Quinto misterio.
La institución de la Eucaristía
«En verdad en verdad os digo que, si no coméis la carne del Hijo del hombre, y no bebéis su sangre, no tenéis vida en vosotros. El que come mi carne y bebe mi sangre tiene vida eterna, y yo le resucitaré el último día. Porque mi carne es verdadera comida y mi sangre verdadera bebida. El que come mi carne y bebe mi sangre permanece en mío, y yo en él. Lo mismo que el Padre, que vive, me ha enviado, y yo vivo por el Padre, también el que me coma vivirá por mí. Este es el pan bajado del cielo; no como aquel que comieron vuestros antepasados y murieron; el que coma este pan vivirá para siempre». (Jn 6, 54-58)
En España se come con pan, así como en México con tortillas de maíz. Sin pan no desayunas y los niños no meriendan. Sin pan, para qué servirse salsa. Sin pan, para qué los huevos fritos. Sin pan, el chocolate empalaga. Sin pan, nada. Y cuando hay pan, qué más quieres. Si acaso, algo de jamón… o de buen queso. Pero todo el resto, sobra. Esto, para decir que la tragedia de los israelitas cuando en el desierto se quedaron sin pan, debió de ser mayúscula. Que no tuvieran agua, vale. Que les persiguieran los egipcios, vale. Pero quedarse sin pan… Dios los libró de los egipcios, hizo salir un manantial de la roca y por supuesto, tampoco les iba a dejar sin pan… les envió el maná por cuarenta años, hasta que ya en la Tierra Prometida tuvieron la posibilidad de sembrar trigo.

^^^^^^^^^^^^^^^^

■ Consignas
A. Responde estas preguntas según el texto sobre la Eucaristía:
(i) ¿Qué cita bíblica figura al final del pasaje entre comillas?
(ii) ¿Con qué se come en México, según el texto?
(iii) ¿Durante cuántos años envió Dios el maná a los israelitas?
B. Devuelve sin ningún cambio el fragmento del texto sobre la Eucaristía que empieza con las palabras que contienen "La institución de" y termina con "(Jn 6, 54-58)".
C. Prosigue el texto sobre la Eucaristía a partir de su última oración.

■ Líneas extraídas
^^^^^^^^^^^^^^^^

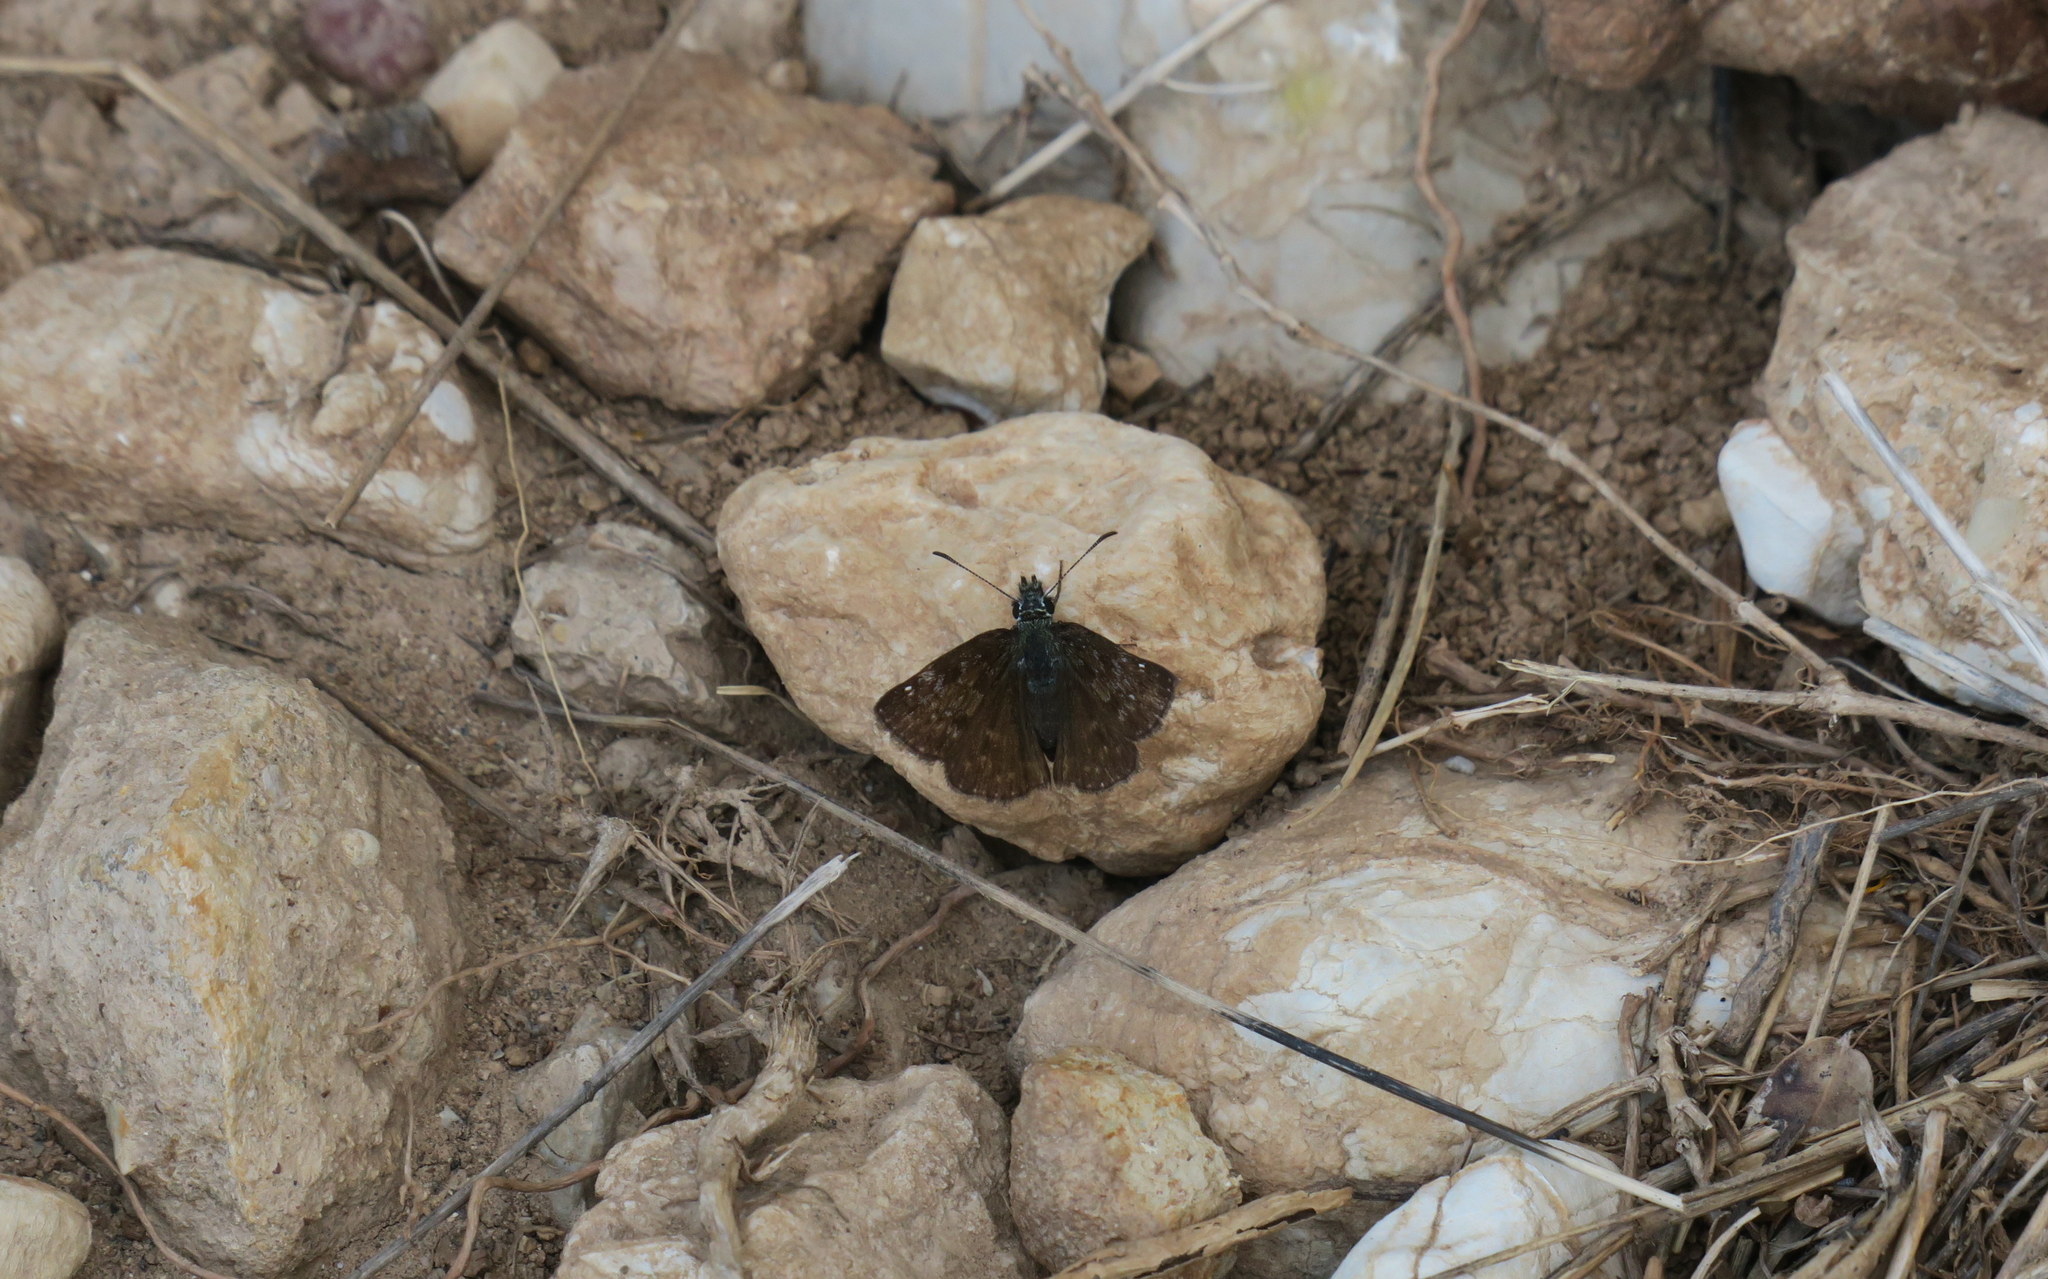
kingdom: Animalia
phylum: Arthropoda
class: Insecta
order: Lepidoptera
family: Hesperiidae
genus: Erynnis
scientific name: Erynnis tages
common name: Dingy skipper
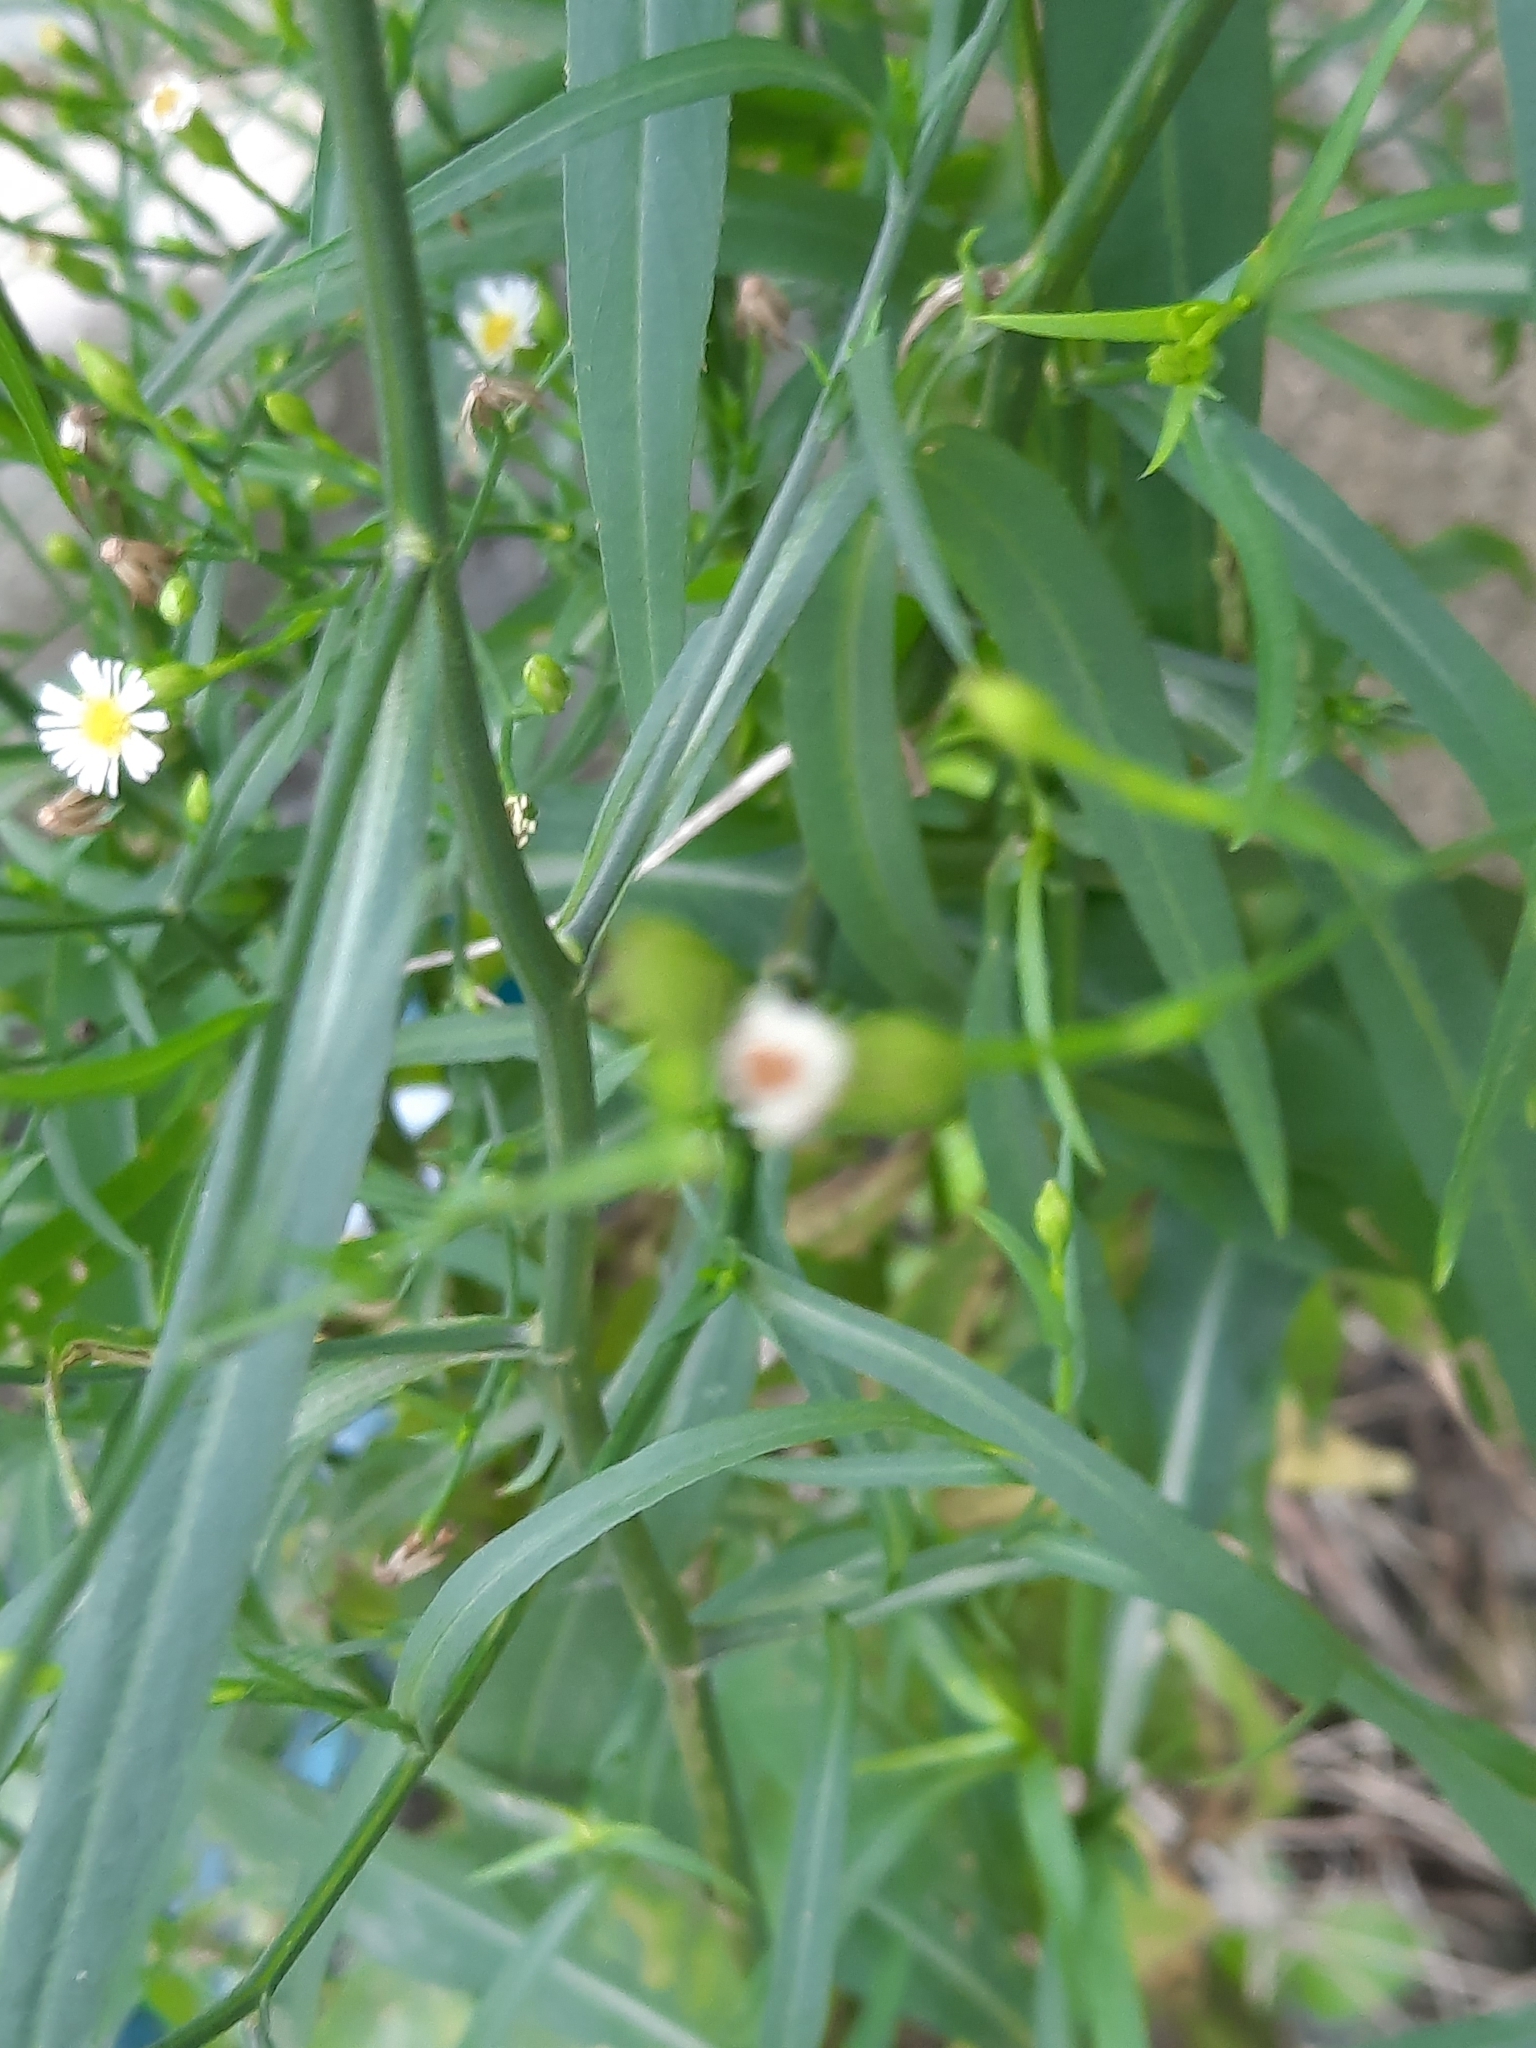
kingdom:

^^^^^^^^^^^^^^^^

■ Resultados
A.
(i) Jn 6, 54-58.
(ii) Con tortillas de maíz.
(iii) Durante cuarenta años.

B.
La institución de la Eucaristía
«En verdad en verdad os digo que, si no coméis la carne del Hijo del hombre, y no bebéis su sangre, no tenéis vida en vosotros. El que come mi carne y bebe mi sangre tiene vida eterna, y yo le resucitaré el último día. Porque mi carne es verdadera comida y mi sangre verdadera bebida. El que come mi carne y bebe mi sangre permanece en mío, y yo en él. Lo mismo que el Padre, que vive, me ha enviado, y yo vivo por el Padre, también el que me coma vivirá por mí. Este es el pan bajado del cielo; no como aquel que comieron vuestros antepasados y murieron; el que coma este pan vivirá para siempre». (Jn 6, 54-58)

C.
El pan era importante para el pueblo judío, como lo es hoy día para tantos pueblos. El alimento básico, esencial. Después de cuarenta días de ayuno, Jesús mismo rechaza en el desierto la tentación de convertir para sí mismo las piedras en pan, pues «no sólo de pan vive el hombre sino de toda Palabra que sale de la boca de Dios». (Mt 4,4) Después, utilizará espontáneamente esta imagen para predicar el Evangelio a la gente sencilla. Y así, explica que el Padre nos dará siempre lo que pueda hacernos un mayor bien, como un padre no le daría una piedra al hijo que le pide pan; y recordando quizá las manos benditas de su Madre, comparará el Reino de los cielos a la levadura que fermenta toda la masa.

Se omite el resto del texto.